Remember: the Civil Rights Act does not say “Black folks.” The Marriage Equality Act does not say “gay folks.” DEI includes everyone, not just Black folks. Part of the problem is that you have made these things about us only, and they cannot stand for us to have anything, so they don’t realize these things include them, because they’re only talked about in the context of us! Talk about the issues, and how they affect you.
And if they bring up Black, Brown, or other marginalized folks, turn it back to them. For example, SNAP benefits or Medicare, if they say, “Well it’s going to affect Black folks”… find something they can connect to. Do they have a child or parent in their lives on Medicaid? “Well, it’s going to affect X person you know, they’re on Medicaid.”
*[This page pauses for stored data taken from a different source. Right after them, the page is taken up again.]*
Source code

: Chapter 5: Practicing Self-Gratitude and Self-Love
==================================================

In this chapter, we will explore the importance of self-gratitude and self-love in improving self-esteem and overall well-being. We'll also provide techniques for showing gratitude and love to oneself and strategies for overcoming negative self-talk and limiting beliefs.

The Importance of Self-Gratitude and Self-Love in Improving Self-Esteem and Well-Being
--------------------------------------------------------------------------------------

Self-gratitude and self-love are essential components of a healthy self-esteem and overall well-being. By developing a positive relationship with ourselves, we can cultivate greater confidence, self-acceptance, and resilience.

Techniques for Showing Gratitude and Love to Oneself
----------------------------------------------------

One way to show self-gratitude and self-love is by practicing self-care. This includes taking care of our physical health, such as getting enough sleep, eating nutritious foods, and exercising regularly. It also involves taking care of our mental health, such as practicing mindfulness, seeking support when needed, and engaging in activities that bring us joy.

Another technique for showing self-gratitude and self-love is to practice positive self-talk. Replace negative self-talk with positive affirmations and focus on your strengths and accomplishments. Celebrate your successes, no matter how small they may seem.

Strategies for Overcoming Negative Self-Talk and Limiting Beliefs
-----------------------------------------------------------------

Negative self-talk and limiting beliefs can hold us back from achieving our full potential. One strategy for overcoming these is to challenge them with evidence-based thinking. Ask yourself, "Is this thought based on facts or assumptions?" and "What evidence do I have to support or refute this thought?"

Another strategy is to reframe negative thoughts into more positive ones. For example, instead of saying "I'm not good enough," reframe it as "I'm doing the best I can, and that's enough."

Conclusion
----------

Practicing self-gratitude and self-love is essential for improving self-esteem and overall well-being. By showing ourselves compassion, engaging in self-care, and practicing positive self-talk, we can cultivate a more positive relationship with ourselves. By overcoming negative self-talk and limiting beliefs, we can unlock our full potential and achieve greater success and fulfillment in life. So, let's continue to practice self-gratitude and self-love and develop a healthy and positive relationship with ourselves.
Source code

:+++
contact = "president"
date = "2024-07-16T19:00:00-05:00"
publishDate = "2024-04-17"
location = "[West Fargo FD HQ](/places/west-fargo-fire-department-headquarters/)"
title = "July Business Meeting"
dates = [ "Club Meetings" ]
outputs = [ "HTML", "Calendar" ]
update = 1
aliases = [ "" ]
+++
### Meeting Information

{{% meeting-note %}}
One thing to remember is that several points of this bill are on a timer set to go off after the midterms,so you must not let them forget that. You must not forget that. Have a countdown if need be.
You cannot force them to care. You cannot make them care. What you can do is make them think about how it’s going to affect them by showing them how it’s going to affect you. That’s it! It is useless, worse, it is counterproductive, to keep saying how things are going to affect marginalized folks when that’s their goal!
This is what needs to be done:
- Shift from allyship-as-savior to allyship-as-self-interest. White folks it’s time to start fighting your own fight and to fight smart
- Start cutting through the noise. Constant appeals to empathy have diminishing returns with people who’ve been taught that “others” are the problem. You need to speak in your own cultural-political language is not about abandoning principles, it’s about getting through the noise.
o Start talking about issues from your own perspective. You’ve been taught not to center yourselves, but that’s only when in our spaces, when in your spaces don’t “center the marginalized”
- Stop ignoring the system and start acknowledging and working through it. Everyone has to show up for themselves, in their own voice.